Jakarta (ANTARA News) - Bupati Pulau Morotai Rusli Sibua tidak memenuhi panggilan KPK untuk diperiksa sebagai tersangka kasus dugaan korupsi pemberian hadiah terkait pengurusan perkara sengketa pilkada Kabupaten Pulau Morotai, Provinsi Maluku Utara di MK tahun 2011.
"RS (Rusli Sibua) tidak hadir, saya belum dapat konfirmasi alasan ketidakhadirannya," kata Kepala Bagian Pemberitaan Publikasi KPK Priharsa Nugraha di Jakarta, Kamis.
Hari ini, KPK menjadwalkan pemeriksaan Rusli sebagai tersangka untuk pertama kalinya sejak ditetapkan sebagai tersangka pada 26 Juni 2015.
"Kalau tidak hadir seharusnya menyampaikan surat pemberitahuan," kata Pelaksana tugas (Plt) Wakil Ketua KPK Johan Budi.
Namun KPK akan memanggil ulang Rusli.
"KPK akan melakukan penegakkan hukum yang sama termasuk bupati Morotai bila dipanggil sekali tidak diindahkan, lalu kita panggil lagi kedua dan yang ketiga bisa dipanggil lagi atau bisa juga dijemput," tambah Johan.
KPK menyangkakan Ruski berdasarkan pasal 6 ayat 1 huruf a UU No 31 tahun 1999 sebagaimana diubah dengan UU No 20 tahun 2001 juncto 55 ayat 1 ke-1 KUHP.
Pasal tersebut mengatur tentang perbuatan memberi atau menjanjikan sesuatu kepada hakim dengan maksud untuk mempengaruhi putusan perkara yang diserahkan kepadanya untuk diadili dengan ancaman pidana maksimal 15 tahun penjara dan denda paling banyak Rp750 juta.
Hari ini KPK juga memeriksa panitera MK Kasianur Sidauruk untuk saksi Rusli.
"Hari ini hanya untuk menambahkan keterangan kaitannya dengan Kabupaten Morotai, Saya tidak tahu siapa (tersangkanya) yang jelas kita disuruh menyerahkan bukti risalah persidangannya dengan berkas putusannya.

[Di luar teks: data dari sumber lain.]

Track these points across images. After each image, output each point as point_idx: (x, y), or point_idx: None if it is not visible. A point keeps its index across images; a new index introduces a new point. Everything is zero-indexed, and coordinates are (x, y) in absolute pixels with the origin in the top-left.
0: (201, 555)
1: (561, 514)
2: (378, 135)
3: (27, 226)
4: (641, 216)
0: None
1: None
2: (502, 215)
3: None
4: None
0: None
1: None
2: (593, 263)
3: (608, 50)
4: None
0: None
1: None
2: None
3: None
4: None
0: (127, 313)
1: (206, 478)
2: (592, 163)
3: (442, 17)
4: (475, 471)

Itu saja, yang lain tidak ada," kata Kasianur seusai diperiksa sebagai saksi di KPK hari ini.
Dalam dakwaan Akil, disebutkan bahwa Akil menerima Rp2,99 miliar dari Rusli Sibua.
KPU pulau Morotai sesungguhnya memenangkan pasangan Arsad Sardan dan Demianus Ice sebagai kepala daerah dan wakil kepala daerah, namun Rusli Sibua dan Weni R Praisu menggugat putusan tersebut di MK dan menunjuk Sharin Hamid sebagai penasihat hukum.
Akil menjadi ketua panel hakim konstitusi bersama dengan Muhammad Alim dan Hamdan Zoelva untuk memutus sengketa tersebut.
Sahrin Hamid kemudian menghubungi Akil dan dibalas dengan telepon agar Rusli menyiapkan uang sebesar Rp6 miliar sebelum putusan dijatuhkan, tapi Rusli hanya menyanggupi Rp3 miliar.
Setelah menerima informasi mengenai jumlah uang yang sanggup dipenuhi, Akil meminta Sahrin mengantar langsung ke kantor MK, tapi Sahrin menolak karena tidak beranisehingga akhirnya ditransfer ke rekening CV Ratu Samagat dengan keterangan "angkutan kelapa sawit".
Rusli mengirim uang tersebut dalam tiga kali transaksi dengan nilai total Rp2,989 miliar. Pada putusan 20 Juni 2011, MK pun memenangkan Rusli Sibua dan Weni R Paraisu dengan jumlah suara 11.384.
Terkait kasus ini, KPK juga sudah menjerat sejumlah pihak yaitu Akil Mochtar yang divonis seumur hidup, mantan bupati Gunung Mas Hambit Bintih divonis 4 tahun penjara, tim sukses Hambit, Cornelis Nalau Antun yang divonis 3 tahun, anggota Komisi II Chairun Nisa yang divonis 4 tahun penjara, pengacara Susi Tur Andayani divonis 5 tahun penjara, Gubernur Banten Ratu Atut Chosiyah divonis 5 tahun kurungan, adik Ratu Atut pengusaha Tubagus Chaeri Wardana alias Wawan yang divonis 5 tahun penjara.
Selanjutnya tangan kanan Akil Muhtar Ependy divonis 5 tahun penjara, Walikota Palembang Romi Herton yang divonis 6 tahun dan istrinya Masyito divonis 4 tahun, serta Bupati Tapanuli Tengah Raja Bonaran Situmeang yang dihukum 4 tahun penjara.
Sedangkan yang masih dalam tahap penyidikan adalah pasangan calon bupati dan wakil Bupati Lebak Amir Hamzah dan Kasmin.